Sementara Kepala Bidang Perencanaan dan Pemanfaatan Hutan, HM Agustan Saining seusai kegiatan berlangsung kepada awak media mengatakan, ada beberapa kewenangan Kesatuan Pengelolaan Hutan( KPH ) yang di pangkas dan dikurangi yang paling prioritas di KPH adalah kerja sama baik dengan pihak koperasi maupun pihak ketiga yang saat ini telah di cabut oleh Kementerian dan ditiadakan di PP 23 tentang Penyelengaraan Kehutanan.
“Hal ini tentunya menjadi sedikit masalah karena ada beberapa kerja sama yang telah berjalan, akan tetapi ada kebijakan dan arahan dari Pak Sekjen yang mengatakan terkait dengan kerja sama yang telah terjalin tetap dilanjutkan, tetapi untuk kerja sama yang baru tidak diperkenankan lagi,” jelas Agustan.

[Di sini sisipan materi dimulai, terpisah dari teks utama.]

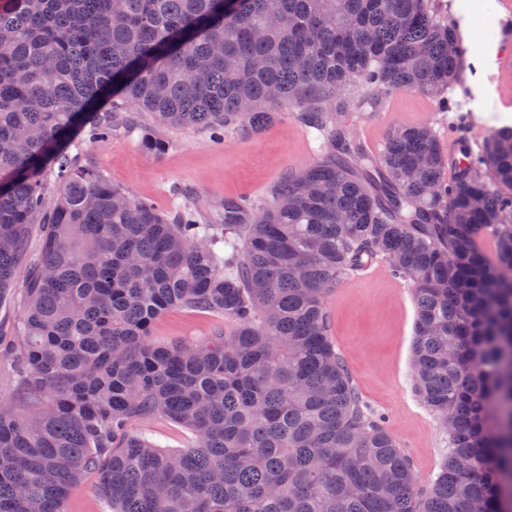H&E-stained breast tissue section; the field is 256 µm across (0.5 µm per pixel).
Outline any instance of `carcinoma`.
I'll return each mask as SVG.
<instances>
[{
    "label": "carcinoma",
    "instance_id": "carcinoma-1",
    "mask_svg": "<svg viewBox=\"0 0 512 512\" xmlns=\"http://www.w3.org/2000/svg\"><path fill=\"white\" fill-rule=\"evenodd\" d=\"M237 2L0 0V302L23 308L0 512H65L88 472L111 512H512V127L449 151L405 124L377 154L350 132L351 85L448 111L467 54L448 8ZM281 108L319 157L217 224L191 190L161 210L87 160L144 114L221 139ZM382 262L414 294L415 393L448 431L424 492L330 339L327 294ZM172 308L234 329L157 343ZM157 417L192 443L131 429Z\"/></svg>",
    "mask_w": 512,
    "mask_h": 512
}]
</instances>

Terkait dengan adanya kawasan perkebunan yang terlanjur masuk dalam kawasan hutan, menurut Agustan, keterlanjuran tersebut sebenarnya berawal dari ketidaksinkronan antara pusat dan daerah terkait dengan kawasan. “Pemerintah provinsi Kalimantan Tengah sendiri sebenarnya sejak tahun 1993 telah memiliki aturan Tata ruang yang telah dipadu serasikan pada tahun 1999 dengan Tata Guna Hutan Kesepakatan, dan hasil dari padu serasi itu menghasilkan kawasan hutan Kalteng sebesar 67% dan sisanya sebesar 33 % merupakan Non Kawasan Hutan,” ungkap pria yang juga menjabat sebagai Ketua Pengurus provinsi Persatuan Sepak Takraw Indonesia atau PSTI Kalimantan Tengah ini.

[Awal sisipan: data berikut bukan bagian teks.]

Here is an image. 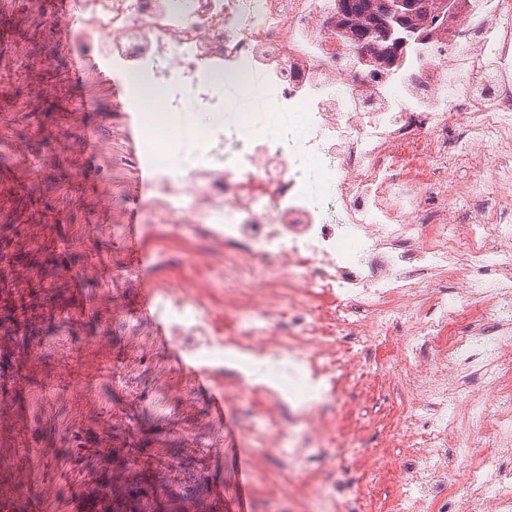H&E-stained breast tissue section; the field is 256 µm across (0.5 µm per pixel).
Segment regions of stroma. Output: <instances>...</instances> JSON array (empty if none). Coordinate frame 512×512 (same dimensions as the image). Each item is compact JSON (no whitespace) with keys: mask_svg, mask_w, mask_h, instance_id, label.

Seiring adanya perkembangan aturan dan kebijakan pada tahun 2012 ada dikeluarkan SK Menlhk No 529 tentang Perubahan Atas Keputusan Menteri Pertanian Nomor 759/Kpts/UM/10/1982 tentang Penunjukan Areal Hutan Di Wilayah Provinsi Daerah Tingkat I Kalimantan Tengah, yang mengatur kembali bahwa kawasan hutan di Kalteng ditunjuk dengan luasan 82% dan 18% untuk wilayah Non kehutanan.
“Perbedaan selisih wilayah antara 33% dan 18% inilah yang menjadi problem / gap antara pemerintah pusat dengan pemerintah daerah, oleh sebab itulah diterbitkan peraturan pemerintah PP nomor 60 tahun 2012 Perubahan Atas Peraturan Pemerintah Nomor 10 Tahun 2010, Tentang Tata Cara Perubahan Peruntukan Dan Fungsi Kawasan Hutan Jo PP 104 tahun 2015, Tata Cara Perubahan Peruntukan Dan Fungsi Kawasan Hutan, yang diharapkan bisa menjembatani dan hal ini sudah dimasukan ke dalam Undang-undang Cipta Kerja ,” pungkasnya mengahiri. (Margareth)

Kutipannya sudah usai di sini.